**EXCERTO SELECIONADO:**
* * *
Houve papel, contabilisticamente perfeito, e a sagrada circulação da factura, essa nunca falha, como a água que encontra sempre o caminho da ravina para o mar. E ficou a ilha de carpete lavada de novo, pronta para a próxima apresentação, porque a liturgia do poder pede sempre catálogos novos, palavras novas, um verniz novo sobre a mesma madeira rachada.

Em 2025 abriram a gaveta, sopraram o pó, puseram a máscara de oxigénio ao cadáver e chamaram-lhe fase bastante avançada, o eufemismo preferido de quem não quer admitir que a casa continua sem telhado e chove na sala. Cento e oitenta mil euros despendidos, disseram, como quem exibe cicatrizes à mesa do café, orgulhoso de ter sobrevivido a uma guerra que só existiu na imaginação. E agora aguardamos pelo Banco de Portugal, a grande entidade tutelar que absolverá os pecados do projecto, que dará o crisma da autorização, que transformará a água em vinho e o PDF em pão.

A autonomia, essa palavra que cheira a mar e a terra lavrada, essa palavra de sal, ficou reduzida a um verbo no infinitivo, aguardar, que é o contrário de governar. A ilha de mãos cruzadas à porta do patriarcado, à espera de que nos digam se podemos brincar na areia, e nós a fingir que isto é ousadia, que isto é estratégia, que isto é futuro, quando é apenas a mesma dependência antiga, agora embrulhada em inglês técnico e promessas de desconto para turistas.

No meio desta peça com muitos actos e nenhum desfecho, anunciaram em Amesterdão um Centro de Negócios Bitcoin, um hub sem corpo, sem sede, sem gente, uma palavra estrangeira que brilha como concha ao sol e por dentro está vazia. E novamente a fotografia com as letras grandes por trás, e os nomes famosos, e o peito cheio de vento, e uma conferência com cinco mil criaturas a passear por entre bancas, e música, e cinema, e uma euforia que dura três dias e se desfaz como espuma quando o ferry apita para Porto Santo e a vida volta à sua gravidade de sempre.

No dia seguinte, os cartões Visa nos terminais, o MBWay a fazer aquele som de recibo que nos dá a paz de espírito de quem pagou e foi pago, e a suposta revolução a dormir a sesta num sofá de veludo gasto. O que fica destas feiras de milagres é o mesmo que fica da chuva de Agosto, o cheiro bom a terra molhada e pouco mais, e a certeza de que os campos não se regam com cheiros nem as barrigas se enchem com cartazes. A ilha precisa de cais que funcionem, escolas a sério, consultas que não demorem meses, casas onde caibam famílias, e a conferência não compra nada disto, a conferência é um fogo-de-artifício que nos distrai cinco minutos e depois deixa a noite ainda mais escura.

E, para provar que o futuro chegou, repete-se a lengalenga dos sessenta estabelecimentos que aceitam Bitcoin, sessenta numa ilha de milhares, uma gota contada ao milímetro para fingir oceano. Imagino a dona do minimercado a aprender a carteira digital como quem aprende um bordado novo, paciente, atenta, e o turista que não tem paciência para experimentar nada do que não conhece, e o saldo em moedas virtuais a ficar esquecido no telefone entre o aplicativo do tempo e a fotografia do cão.
* * *
**DADOS APRESENTADOS:**
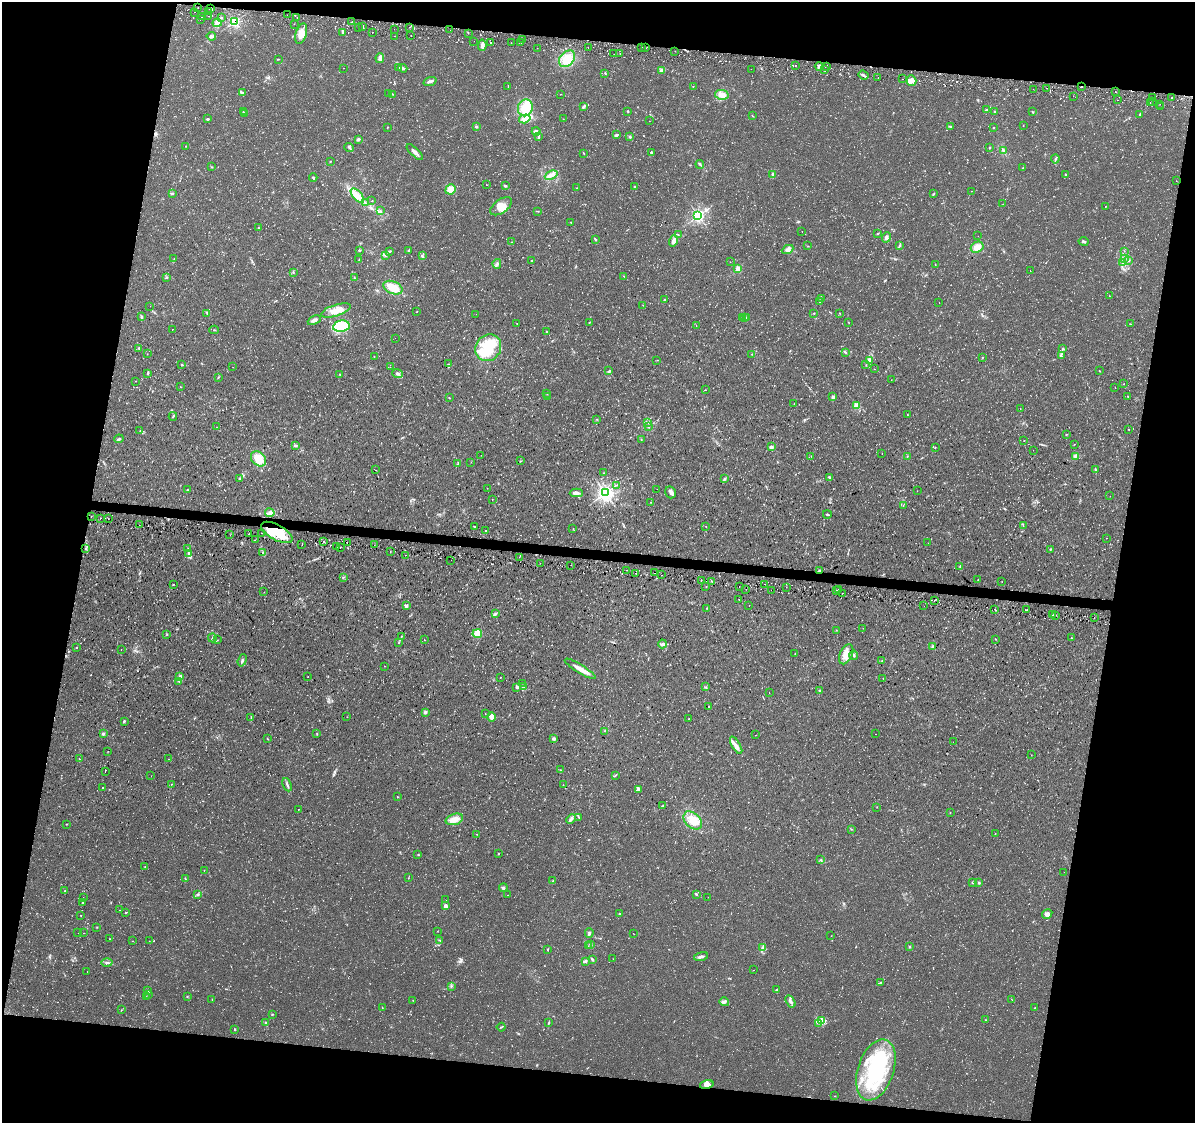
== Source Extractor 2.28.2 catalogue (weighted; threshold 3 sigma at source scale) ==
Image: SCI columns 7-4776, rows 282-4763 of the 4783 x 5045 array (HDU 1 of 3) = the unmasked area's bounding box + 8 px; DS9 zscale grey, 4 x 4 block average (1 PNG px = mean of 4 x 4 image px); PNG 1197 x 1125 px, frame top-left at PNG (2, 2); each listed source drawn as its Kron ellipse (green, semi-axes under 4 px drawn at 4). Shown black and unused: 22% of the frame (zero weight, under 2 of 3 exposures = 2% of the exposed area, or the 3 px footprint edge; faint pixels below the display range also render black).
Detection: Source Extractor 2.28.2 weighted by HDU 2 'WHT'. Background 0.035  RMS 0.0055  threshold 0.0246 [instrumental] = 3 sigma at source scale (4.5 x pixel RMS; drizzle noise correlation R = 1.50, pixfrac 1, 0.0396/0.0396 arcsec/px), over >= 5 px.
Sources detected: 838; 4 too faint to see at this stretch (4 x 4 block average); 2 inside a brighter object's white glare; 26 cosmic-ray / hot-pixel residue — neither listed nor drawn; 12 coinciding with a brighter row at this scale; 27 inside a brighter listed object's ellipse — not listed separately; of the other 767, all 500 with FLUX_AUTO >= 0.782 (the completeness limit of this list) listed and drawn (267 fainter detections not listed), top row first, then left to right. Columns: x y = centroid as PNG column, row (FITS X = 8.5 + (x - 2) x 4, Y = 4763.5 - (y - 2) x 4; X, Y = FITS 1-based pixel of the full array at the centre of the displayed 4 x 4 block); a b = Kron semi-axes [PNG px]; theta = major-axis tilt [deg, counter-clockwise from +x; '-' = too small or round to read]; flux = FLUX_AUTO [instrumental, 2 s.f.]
* * *
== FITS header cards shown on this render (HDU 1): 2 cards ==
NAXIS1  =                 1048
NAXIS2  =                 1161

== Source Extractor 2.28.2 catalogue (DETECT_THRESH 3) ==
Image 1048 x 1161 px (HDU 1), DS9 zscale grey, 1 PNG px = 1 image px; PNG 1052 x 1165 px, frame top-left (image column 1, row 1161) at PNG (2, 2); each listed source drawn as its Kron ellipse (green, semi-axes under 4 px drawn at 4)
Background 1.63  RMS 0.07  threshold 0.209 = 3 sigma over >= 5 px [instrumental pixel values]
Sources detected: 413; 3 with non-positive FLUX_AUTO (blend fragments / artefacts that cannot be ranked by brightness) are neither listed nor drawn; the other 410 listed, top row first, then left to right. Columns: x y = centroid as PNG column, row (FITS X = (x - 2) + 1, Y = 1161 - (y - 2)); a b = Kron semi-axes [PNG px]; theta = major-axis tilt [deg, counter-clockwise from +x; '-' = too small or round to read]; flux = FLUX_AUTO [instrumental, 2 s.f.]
* * *
**O QUE FAZER:**
(1) Segundo o excerto selecionado, quanto se diz ter sido despendido no projeto?
(2) Traduza para inglês esta frase do excerto selecionado: "Houve papel, contabilisticamente perfeito, e a sagrada circulação da factura, essa nunca falha, como a água que encontra sempre o caminho da ravina para o mar."
Os dados são material à parte, independente do excerto.

**RESPOSTAS:**
(1) Cento e oitenta mil euros.

(2) There was paperwork, perfect in accounting terms, and the sacred circulation of the invoice, that one never fails, like water that always finds its way from the ravine to the sea.